Une dizaine de femmes a rejoint l’effectif dans lequel huit nationalités sont représentées. © Louis Piquemil
Collectifs d’investisseurs
Le savoir-faire de l’usine landaise est à l’origine de la création d’un nouveau groupe industriel national. Avec un collectif d’investisseurs, Stéphane Noiret, l’ancien directeur général de SATE, a en effet racheté deux autres tableautiers français en 2023 : TEEI (Tableaux et équipements industriels) à Nancy (Meurthe-et-Moselle) et SER (Société électrique du Rhône) en banlieue de Lyon. Depuis avril dernier, les trois sociétés, qui gardent leur autonomie, sont réunies au sein du groupe LesBienCâblés, qui génère 40 millions d’euros de chiffre d’affaires avec 130 collaborateurs. « Cette entité commune nous permet de renforcer notre visibilité auprès des grands comptes nationaux, du côté des clients comme des fournisseurs de composants électriques, mais aussi auprès des talents que nous espérons attirer dans un contexte de pénurie de compétences, souligne Jean-Yves Dussaud qui fait partie du comité de direction du groupe. La marque LesBienCâblés regroupe en un terme notre promesse : réaliser des tableaux électriques de grande qualité, accorder une attention particulière à la relation aux autres et à notre environnement, valoriser et rendre fiers nos collaborateurs. » Porté par un ancrage local fort et des sites complémentaires répartis sur le territoire, LesBienCâblés ambitionne de devenir leader du secteur. « Nous voulons prouver qu’il est possible de construire une filière stratégique en France, sans délocaliser, sans compromis sur la qualité ni sur les conditions de travail », indique Stéphane Noiret qui a pris la présidence du groupe.

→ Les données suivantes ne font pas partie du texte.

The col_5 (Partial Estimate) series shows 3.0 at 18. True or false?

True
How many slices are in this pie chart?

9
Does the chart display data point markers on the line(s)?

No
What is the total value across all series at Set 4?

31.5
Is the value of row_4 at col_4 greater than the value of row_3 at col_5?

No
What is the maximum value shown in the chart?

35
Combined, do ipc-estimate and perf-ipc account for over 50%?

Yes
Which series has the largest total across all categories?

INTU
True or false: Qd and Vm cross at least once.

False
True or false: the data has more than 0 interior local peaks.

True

Un groupe qui pourrait encore grandir d’ici peu. « Nous devrions faire l’acquisition de nouvelles activités en France d’ici 12 à 24 mois », révèle Jean-Yves Dussaud.

Apprenti chez SATE, Mohamed Faisal Simbre a décroché la médaille d’or de Meilleur apprenti de France 2024. © Louis Piquemil
Un apprenti en or
Formé au lycée Le Berceau de Saint-Vincent-de-Paul et apprenti chez SATE, Mohamed Faisal Simbre a décroché la médaille d’or de Meilleur apprenti de France 2024. « Le chef d’atelier, Anthony Haza, a repéré son potentiel et lui a proposé de se présenter au concours », raconte Stéphanie Pedebosq, responsable de production chez SATE. Après un gros travail de préparation, le jeune Ivoirien alors en deuxième année de CAP, a créé une maquette de sas de sécurité pour une bijouterie. Sa réalisation a remporté la médaille d’or successivement au niveau départemental, régional puis national. « Les juges ont apprécié la qualité technique des raccordements et la propreté des finitions. » La maquette trône d’ailleurs à l’entrée de l’entreprise. Quant à Mohamed Faisal Simbre, qui s’est vu remettre sa médaille au théâtre du Châtelet, à Paris, il est toujours apprenti chez SATE. Il a en effet décidé de poursuivre ses études par un BP Électricien.